Disruption of crude flow to Asian countries due to the conflict and closure of the Hormuz Strait has directly impacted the crude oil-based inputs for Asian coating producers. Along with the availability, prices of these inputs have skyrocketed during the past 50 days, denting the production volume and margins of coating producers in the region. 

Brent crude prices have surged since the onset of the war and have remained in the range of $80-$120 during the past 50 days. Nearly 40-60% of the input/production cost for coating producers is derived from crude-based inputs such as binders, resins, solvents, and additives. 

Coating producers are not left with many options other than to raise prices of their offerings. However, rising prices will lead consumers to delay their painting or repainting exercise, resulting in loss of demand and lower growth for the industry. 

Jatuphat Tangkaravakoon, CEO of TOA Paint (Thailand) Public Company Limited, said, “Fighting in the Middle East would affect the business in the first quarter of 2026 because most of the company’s products are by-products of the petrochemical business, where upstream producers have shut down operations and reallocated supply.”

Indirect Impact

The U.S.-Israel vs. Iran war also affects labor migration in the region. Millions of Filipinos, Indians, Pakistanis and Bangladeshis, and hundreds of thousands of Indonesians and Thais work in different sectors in the Middle East. If the conflict persists longer, a reverse migration from the Middle East region to these countries will start, which will impact paint and coating consumption as all three countries rely heavily on remittances by these workers. 

The Philippine Central Bank estimates that remittances from the region account for 18% of the Philippine economy; for Pakistan and Bangladesh, the figure is between 5% and 9%, respectively. 

The Case of India

India is highly dependent on the Middle East region for crude oil imports. The country’s imports from the region were as high as 80% of its total requirements before the Russia-Ukraine war. Imports from Russia have dwindled since the start of this year. Currently, India is dependent on nearly 70% of its crude oil demand from Iraq, Saudi Arabia, and the UAE, with very little option to substitute these sources. 

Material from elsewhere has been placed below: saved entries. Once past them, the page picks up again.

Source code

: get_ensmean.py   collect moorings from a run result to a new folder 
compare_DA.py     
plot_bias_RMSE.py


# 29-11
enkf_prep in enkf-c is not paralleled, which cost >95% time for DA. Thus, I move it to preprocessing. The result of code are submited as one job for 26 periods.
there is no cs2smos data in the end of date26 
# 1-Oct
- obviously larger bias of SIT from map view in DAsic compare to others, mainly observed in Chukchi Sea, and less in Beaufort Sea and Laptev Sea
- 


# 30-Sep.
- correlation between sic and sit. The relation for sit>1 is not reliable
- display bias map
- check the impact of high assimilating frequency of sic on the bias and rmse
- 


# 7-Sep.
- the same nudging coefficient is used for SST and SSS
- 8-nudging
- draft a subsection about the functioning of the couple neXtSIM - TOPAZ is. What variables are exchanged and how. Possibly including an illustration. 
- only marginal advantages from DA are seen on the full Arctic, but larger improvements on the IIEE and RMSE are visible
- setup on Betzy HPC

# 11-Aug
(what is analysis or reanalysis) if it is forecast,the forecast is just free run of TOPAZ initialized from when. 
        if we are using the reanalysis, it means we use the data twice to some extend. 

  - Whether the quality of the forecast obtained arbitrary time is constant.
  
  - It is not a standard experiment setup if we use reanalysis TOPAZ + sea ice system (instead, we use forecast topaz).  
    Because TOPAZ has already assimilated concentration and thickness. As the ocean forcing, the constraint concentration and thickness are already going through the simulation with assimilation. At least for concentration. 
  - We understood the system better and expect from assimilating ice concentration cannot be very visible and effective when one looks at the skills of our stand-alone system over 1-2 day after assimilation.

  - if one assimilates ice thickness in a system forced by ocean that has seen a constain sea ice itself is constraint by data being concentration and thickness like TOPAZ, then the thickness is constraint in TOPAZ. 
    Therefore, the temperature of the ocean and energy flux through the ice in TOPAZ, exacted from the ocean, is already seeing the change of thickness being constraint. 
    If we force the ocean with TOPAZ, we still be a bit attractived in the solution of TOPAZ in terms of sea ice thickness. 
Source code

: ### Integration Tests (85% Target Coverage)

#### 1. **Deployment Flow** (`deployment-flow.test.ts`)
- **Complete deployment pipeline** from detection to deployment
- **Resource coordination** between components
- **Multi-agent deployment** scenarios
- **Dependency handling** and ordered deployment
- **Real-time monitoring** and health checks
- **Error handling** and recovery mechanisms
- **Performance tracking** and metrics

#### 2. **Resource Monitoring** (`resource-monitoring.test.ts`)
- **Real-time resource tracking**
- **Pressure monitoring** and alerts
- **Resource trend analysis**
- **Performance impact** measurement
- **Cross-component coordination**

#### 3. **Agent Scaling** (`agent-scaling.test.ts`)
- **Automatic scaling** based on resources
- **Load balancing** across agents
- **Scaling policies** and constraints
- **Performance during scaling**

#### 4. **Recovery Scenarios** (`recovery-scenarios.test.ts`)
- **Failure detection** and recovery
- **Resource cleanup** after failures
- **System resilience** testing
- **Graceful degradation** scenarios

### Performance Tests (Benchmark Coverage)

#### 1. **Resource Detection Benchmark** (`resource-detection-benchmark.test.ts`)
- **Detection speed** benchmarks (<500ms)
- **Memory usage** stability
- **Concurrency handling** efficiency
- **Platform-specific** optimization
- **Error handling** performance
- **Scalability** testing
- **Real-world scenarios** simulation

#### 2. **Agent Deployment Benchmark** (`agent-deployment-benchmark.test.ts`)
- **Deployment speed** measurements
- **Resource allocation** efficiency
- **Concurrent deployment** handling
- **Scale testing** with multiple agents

Asian Paints, India’s largest coating producer, has undertaken two price increases on April 10 and 21. Berger Paints, India’s second largest producer, has increased its average prices by 8.5% during these one and a half months. 

The country’s other major players, such as Kansai Nerolac, Indigo Paints and JSW Paints, had already implemented price hikes of 6% to 8% in multiple phases during March and April.

A senior executive from the production planning department of Pune-based Indigo Paints told CW on condition of anonymity, “If the conflict continues for a longer time, a further increase of 6% to 8% could be announced by the middle of July as crude oil prices are expected to rise by up to 20% by early 2027 from the current levels.”

While large coating producers are deep-pocketed and in a better position to absorb these price shocks and disruptions, smaller coating producers face significant financial and operational risks. 

Vikas Antil, CEO of Sonipat-based architectural paint producer Shine Bright, told CW during a visit to their works, “The U.S.-Iran conflict has started to bite the Indian coating industry. The impact of the conflict on smaller producers like us is very severe. For a number of small-scale producers, it has become a question of survival. 

“Most of the products from smaller coating producers are meant for consumption in tier II, III and IV cities and villages, a sub-segment that is very price sensitive,” Antil added. “Small-scale producers are compelled to pass on higher costs on to consumers, but any price hike will lead to a delay in purchases by these consumers. Since the sub-segment accounts for a significant proportion of the total demand of architectural and industrial coating industry, slower uptake here will have a profound impact on the overall coating industry.”